The European Commission is taking the Spanish government to court for breaching EU nature and water laws in Andalucía’s Doñana National Park. Environmentalists have been campaigning for nine years to highlight the serious damage to Doñana’s precious wetlands from pollution, dredging and illegal irrigation.
Doñana is recognised by UNESCO, Ramsar, and Natura 2000 nature protection schemes and is an important site for migratory birds and a refuge for the Iberian lynx.
The wetland is under constant threat from illegal wells, dredging, water pollution, the diversion of river waters and overuse of groundwater for agriculture.
In 2010, WWF filed its first complaint about the destructive and unsustainable abstraction of water in Doñana for thousands of hectares of illegal strawberry farms which have in some areas reduced flows from the aquifer to the wetlands to just 10% of natural levels.
Today’s European Commission decision to send Spain to the European Court of Justice follows the start of infringement proceedings against the country which started back in 2014.
Andreas Baumüller, from WWF’s European Policy Office, said:
“After years of dithering, the European Commission has finally listened to these appeals to challenge the Spanish government over Doñana! This is good news, and the ECJ must now take a decision rapidly to enforce the EU nature and water laws and stop the destruction of this precious wetland.”
Baumüller added that without the protection of EU laws, threatened sites such as Doñana “would continue to be degraded, and the incredible wildlife they house annihilated.”
In 2015, the European Commission dropped what environmentalists perceived as an attempt to weaken the EU’s nature laws – the Birds and Habitats Directives – after half a million people joined an EU-wide campaign to save the laws. Now the bloc’s water protection law – the EU Water Framework Directive – is being evaluated. Nature lovers are once again rallying behind the rules that protect lakes, rivers and wetlands. So far over 220,000 people have signed a campaign to ‘Protect Water.

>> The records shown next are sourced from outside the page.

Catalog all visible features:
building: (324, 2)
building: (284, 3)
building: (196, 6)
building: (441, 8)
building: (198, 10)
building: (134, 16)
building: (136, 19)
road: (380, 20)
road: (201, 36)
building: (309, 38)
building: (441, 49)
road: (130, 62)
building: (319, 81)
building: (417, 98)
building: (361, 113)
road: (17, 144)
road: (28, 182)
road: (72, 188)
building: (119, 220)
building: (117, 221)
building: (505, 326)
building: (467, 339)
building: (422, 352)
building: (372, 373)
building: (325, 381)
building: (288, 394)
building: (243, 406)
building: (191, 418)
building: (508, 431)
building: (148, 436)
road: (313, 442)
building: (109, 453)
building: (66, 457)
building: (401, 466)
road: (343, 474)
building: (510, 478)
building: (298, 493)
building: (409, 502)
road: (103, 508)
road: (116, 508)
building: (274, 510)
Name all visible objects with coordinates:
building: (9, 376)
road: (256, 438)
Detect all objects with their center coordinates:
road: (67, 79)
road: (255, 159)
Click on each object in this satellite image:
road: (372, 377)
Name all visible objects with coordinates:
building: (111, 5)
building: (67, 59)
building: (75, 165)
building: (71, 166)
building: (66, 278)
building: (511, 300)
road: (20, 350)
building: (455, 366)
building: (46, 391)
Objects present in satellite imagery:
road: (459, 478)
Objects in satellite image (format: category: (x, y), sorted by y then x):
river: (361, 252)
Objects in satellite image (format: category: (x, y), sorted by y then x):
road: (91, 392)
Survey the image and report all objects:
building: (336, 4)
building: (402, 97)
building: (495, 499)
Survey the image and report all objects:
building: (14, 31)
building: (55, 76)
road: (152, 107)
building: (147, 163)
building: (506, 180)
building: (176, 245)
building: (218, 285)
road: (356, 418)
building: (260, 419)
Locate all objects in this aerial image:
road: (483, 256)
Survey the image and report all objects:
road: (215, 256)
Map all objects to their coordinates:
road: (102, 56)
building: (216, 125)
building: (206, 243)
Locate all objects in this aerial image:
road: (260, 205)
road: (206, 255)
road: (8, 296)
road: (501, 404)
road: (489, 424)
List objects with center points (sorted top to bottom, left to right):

Sergiy Moroz from the European Environmental Bureau (EEB) said:
“In the EU we have world leading nature and water laws. And today’s action against Spain shows that the Commission needs to take its role as nature’s last line of defence seriously. Let’s hope the European Court of Justice takes a swift decision and that we see more of this type of infringement action in the last few months of Environment Commissioner Vella’s term.”
At the same time as delivering hope to environmentalists in Spain, Environment Commissioner Vella had bad news for local communities in Cyprus today as he gave his green light to a massive tourism project on protected Limini beach that will damage an important nesting site for endangered turtles.
Adrian Bebb from Friends of the Earth Europe commented:
“The EU’s Environment Commissioner has only one job to do – to protect the environment. By allowing this monstrous tourism development to encroach on endangered turtles, Commissioner Vella is failing in his job and the EU laws designed to protect our nature. Allowing two golf courses, hundreds of villas and a massive hotel to be built on top of one of Europe’s most critical turtle nesting beaches will be the death sentence for these beautiful creatures.”